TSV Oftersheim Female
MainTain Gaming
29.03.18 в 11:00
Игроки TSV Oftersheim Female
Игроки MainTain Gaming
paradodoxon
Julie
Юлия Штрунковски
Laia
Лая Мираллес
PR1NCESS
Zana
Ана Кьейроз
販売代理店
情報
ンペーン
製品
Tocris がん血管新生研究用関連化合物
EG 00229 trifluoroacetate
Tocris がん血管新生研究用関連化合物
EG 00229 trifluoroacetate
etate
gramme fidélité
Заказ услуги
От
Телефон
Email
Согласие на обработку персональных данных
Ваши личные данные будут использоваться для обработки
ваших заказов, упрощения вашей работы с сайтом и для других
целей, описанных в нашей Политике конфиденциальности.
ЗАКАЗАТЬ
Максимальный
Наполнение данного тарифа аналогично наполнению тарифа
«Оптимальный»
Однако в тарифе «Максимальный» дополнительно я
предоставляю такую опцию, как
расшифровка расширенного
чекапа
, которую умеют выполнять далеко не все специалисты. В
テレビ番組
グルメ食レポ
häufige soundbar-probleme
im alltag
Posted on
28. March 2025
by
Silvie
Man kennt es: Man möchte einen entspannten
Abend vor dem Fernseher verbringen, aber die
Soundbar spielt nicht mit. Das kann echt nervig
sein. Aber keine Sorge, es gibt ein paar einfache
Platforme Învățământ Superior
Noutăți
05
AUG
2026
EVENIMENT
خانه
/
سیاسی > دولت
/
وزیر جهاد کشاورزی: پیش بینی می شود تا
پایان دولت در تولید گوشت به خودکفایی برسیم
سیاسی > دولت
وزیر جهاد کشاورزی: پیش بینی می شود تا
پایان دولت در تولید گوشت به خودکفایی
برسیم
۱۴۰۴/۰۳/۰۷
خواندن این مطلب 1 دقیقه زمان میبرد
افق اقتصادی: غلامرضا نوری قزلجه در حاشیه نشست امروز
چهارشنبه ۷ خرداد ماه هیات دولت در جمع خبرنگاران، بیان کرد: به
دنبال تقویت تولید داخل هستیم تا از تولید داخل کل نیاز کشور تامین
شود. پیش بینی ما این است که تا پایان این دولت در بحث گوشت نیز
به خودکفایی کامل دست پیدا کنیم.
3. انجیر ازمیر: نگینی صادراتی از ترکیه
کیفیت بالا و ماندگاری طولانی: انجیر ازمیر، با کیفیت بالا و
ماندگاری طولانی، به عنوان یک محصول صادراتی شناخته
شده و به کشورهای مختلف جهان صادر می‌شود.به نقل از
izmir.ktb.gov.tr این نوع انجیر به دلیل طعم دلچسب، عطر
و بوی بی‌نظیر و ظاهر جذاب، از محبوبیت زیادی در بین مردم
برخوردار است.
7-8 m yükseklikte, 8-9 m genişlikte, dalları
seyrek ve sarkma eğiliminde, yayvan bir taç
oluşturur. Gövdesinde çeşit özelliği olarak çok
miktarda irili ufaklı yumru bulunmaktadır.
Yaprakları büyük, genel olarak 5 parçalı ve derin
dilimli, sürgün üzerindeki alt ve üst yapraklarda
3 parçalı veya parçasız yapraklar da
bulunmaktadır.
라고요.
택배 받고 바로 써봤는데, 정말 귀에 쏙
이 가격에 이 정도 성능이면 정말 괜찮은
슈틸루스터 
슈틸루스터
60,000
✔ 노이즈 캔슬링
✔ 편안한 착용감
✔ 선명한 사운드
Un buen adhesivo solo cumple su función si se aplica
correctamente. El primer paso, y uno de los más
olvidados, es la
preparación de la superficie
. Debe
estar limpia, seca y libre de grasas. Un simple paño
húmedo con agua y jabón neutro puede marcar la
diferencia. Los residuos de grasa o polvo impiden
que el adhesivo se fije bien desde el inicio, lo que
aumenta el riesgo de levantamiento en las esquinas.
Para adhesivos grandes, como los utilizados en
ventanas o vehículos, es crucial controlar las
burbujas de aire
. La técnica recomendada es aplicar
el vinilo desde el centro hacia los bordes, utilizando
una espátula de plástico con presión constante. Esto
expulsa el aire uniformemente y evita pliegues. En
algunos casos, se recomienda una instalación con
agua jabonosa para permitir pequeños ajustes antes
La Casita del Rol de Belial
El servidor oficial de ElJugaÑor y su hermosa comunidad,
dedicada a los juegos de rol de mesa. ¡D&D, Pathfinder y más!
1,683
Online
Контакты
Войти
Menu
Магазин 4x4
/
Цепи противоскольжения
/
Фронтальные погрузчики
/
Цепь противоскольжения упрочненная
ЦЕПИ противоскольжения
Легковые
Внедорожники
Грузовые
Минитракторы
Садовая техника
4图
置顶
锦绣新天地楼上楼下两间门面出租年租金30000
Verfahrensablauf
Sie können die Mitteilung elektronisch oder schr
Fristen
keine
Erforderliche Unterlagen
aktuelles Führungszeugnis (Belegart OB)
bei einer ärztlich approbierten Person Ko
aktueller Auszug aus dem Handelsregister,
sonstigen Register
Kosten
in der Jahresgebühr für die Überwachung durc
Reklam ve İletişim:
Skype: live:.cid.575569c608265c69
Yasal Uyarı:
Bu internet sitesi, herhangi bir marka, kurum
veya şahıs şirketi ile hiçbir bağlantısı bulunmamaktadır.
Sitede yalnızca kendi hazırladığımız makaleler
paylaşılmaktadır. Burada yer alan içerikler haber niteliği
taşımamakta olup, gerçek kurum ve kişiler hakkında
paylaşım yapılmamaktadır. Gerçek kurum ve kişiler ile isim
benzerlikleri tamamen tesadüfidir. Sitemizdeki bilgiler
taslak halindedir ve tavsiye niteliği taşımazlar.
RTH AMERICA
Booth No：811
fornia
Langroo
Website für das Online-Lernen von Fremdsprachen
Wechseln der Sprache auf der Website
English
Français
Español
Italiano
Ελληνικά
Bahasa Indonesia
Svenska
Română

• Your goal:
Reproduce the whole listing above line for line, with every character, spacing and line break unchanged.

• Written response:
TSV Oftersheim Female
MainTain Gaming
29.03.18 в 11:00
Игроки TSV Oftersheim Female
Игроки MainTain Gaming
paradodoxon
Julie
Юлия Штрунковски
Laia
Лая Мираллес
PR1NCESS
Zana
Ана Кьейроз
販売代理店
情報
ンペーン
製品
Tocris がん血管新生研究用関連化合物
EG 00229 trifluoroacetate
Tocris がん血管新生研究用関連化合物
EG 00229 trifluoroacetate
etate
gramme fidélité
Заказ услуги
От
Телефон
Email
Согласие на обработку персональных данных
Ваши личные данные будут использоваться для обработки
ваших заказов, упрощения вашей работы с сайтом и для других
целей, описанных в нашей Политике конфиденциальности.
ЗАКАЗАТЬ
Максимальный
Наполнение данного тарифа аналогично наполнению тарифа
«Оптимальный»
Однако в тарифе «Максимальный» дополнительно я
предоставляю такую опцию, как
расшифровка расширенного
чекапа
, которую умеют выполнять далеко не все специалисты. В
テレビ番組
グルメ食レポ
häufige soundbar-probleme
im alltag
Posted on
28. March 2025
by
Silvie
Man kennt es: Man möchte einen entspannten
Abend vor dem Fernseher verbringen, aber die
Soundbar spielt nicht mit. Das kann echt nervig
sein. Aber keine Sorge, es gibt ein paar einfache
Platforme Învățământ Superior
Noutăți
05
AUG
2026
EVENIMENT
خانه
/
سیاسی > دولت
/
وزیر جهاد کشاورزی: پیش بینی می شود تا
پایان دولت در تولید گوشت به خودکفایی برسیم
سیاسی > دولت
وزیر جهاد کشاورزی: پیش بینی می شود تا
پایان دولت در تولید گوشت به خودکفایی
برسیم
۱۴۰۴/۰۳/۰۷
خواندن این مطلب 1 دقیقه زمان میبرد
افق اقتصادی: غلامرضا نوری قزلجه در حاشیه نشست امروز
چهارشنبه ۷ خرداد ماه هیات دولت در جمع خبرنگاران، بیان کرد: به
دنبال تقویت تولید داخل هستیم تا از تولید داخل کل نیاز کشور تامین
شود. پیش بینی ما این است که تا پایان این دولت در بحث گوشت نیز
به خودکفایی کامل دست پیدا کنیم.
3. انجیر ازمیر: نگینی صادراتی از ترکیه
کیفیت بالا و ماندگاری طولانی: انجیر ازمیر، با کیفیت بالا و
ماندگاری طولانی، به عنوان یک محصول صادراتی شناخته
شده و به کشورهای مختلف جهان صادر می‌شود.به نقل از
izmir.ktb.gov.tr این نوع انجیر به دلیل طعم دلچسب، عطر
و بوی بی‌نظیر و ظاهر جذاب، از محبوبیت زیادی در بین مردم
برخوردار است.
7-8 m yükseklikte, 8-9 m genişlikte, dalları
seyrek ve sarkma eğiliminde, yayvan bir taç
oluşturur. Gövdesinde çeşit özelliği olarak çok
miktarda irili ufaklı yumru bulunmaktadır.
Yaprakları büyük, genel olarak 5 parçalı ve derin
dilimli, sürgün üzerindeki alt ve üst yapraklarda
3 parçalı veya parçasız yapraklar da
bulunmaktadır.
라고요.
택배 받고 바로 써봤는데, 정말 귀에 쏙
이 가격에 이 정도 성능이면 정말 괜찮은
슈틸루스터 
슈틸루스터
60,000
✔ 노이즈 캔슬링
✔ 편안한 착용감
✔ 선명한 사운드
Un buen adhesivo solo cumple su función si se aplica
correctamente. El primer paso, y uno de los más
olvidados, es la
preparación de la superficie
. Debe
estar limpia, seca y libre de grasas. Un simple paño
húmedo con agua y jabón neutro puede marcar la
diferencia. Los residuos de grasa o polvo impiden
que el adhesivo se fije bien desde el inicio, lo que
aumenta el riesgo de levantamiento en las esquinas.
Para adhesivos grandes, como los utilizados en
ventanas o vehículos, es crucial controlar las
burbujas de aire
. La técnica recomendada es aplicar
el vinilo desde el centro hacia los bordes, utilizando
una espátula de plástico con presión constante. Esto
expulsa el aire uniformemente y evita pliegues. En
algunos casos, se recomienda una instalación con
agua jabonosa para permitir pequeños ajustes antes
La Casita del Rol de Belial
El servidor oficial de ElJugaÑor y su hermosa comunidad,
dedicada a los juegos de rol de mesa. ¡D&D, Pathfinder y más!
1,683
Online
Контакты
Войти
Menu
Магазин 4x4
/
Цепи противоскольжения
/
Фронтальные погрузчики
/
Цепь противоскольжения упрочненная
ЦЕПИ противоскольжения
Легковые
Внедорожники
Грузовые
Минитракторы
Садовая техника
4图
置顶
锦绣新天地楼上楼下两间门面出租年租金30000
Verfahrensablauf
Sie können die Mitteilung elektronisch oder schr
Fristen
keine
Erforderliche Unterlagen
aktuelles Führungszeugnis (Belegart OB)
bei einer ärztlich approbierten Person Ko
aktueller Auszug aus dem Handelsregister,
sonstigen Register
Kosten
in der Jahresgebühr für die Überwachung durc
Reklam ve İletişim:
Skype: live:.cid.575569c608265c69
Yasal Uyarı:
Bu internet sitesi, herhangi bir marka, kurum
veya şahıs şirketi ile hiçbir bağlantısı bulunmamaktadır.
Sitede yalnızca kendi hazırladığımız makaleler
paylaşılmaktadır. Burada yer alan içerikler haber niteliği
taşımamakta olup, gerçek kurum ve kişiler hakkında
paylaşım yapılmamaktadır. Gerçek kurum ve kişiler ile isim
benzerlikleri tamamen tesadüfidir. Sitemizdeki bilgiler
taslak halindedir ve tavsiye niteliği taşımazlar.
RTH AMERICA
Booth No：811
fornia
Langroo
Website für das Online-Lernen von Fremdsprachen
Wechseln der Sprache auf der Website
English
Français
Español
Italiano
Ελληνικά
Bahasa Indonesia
Svenska
Română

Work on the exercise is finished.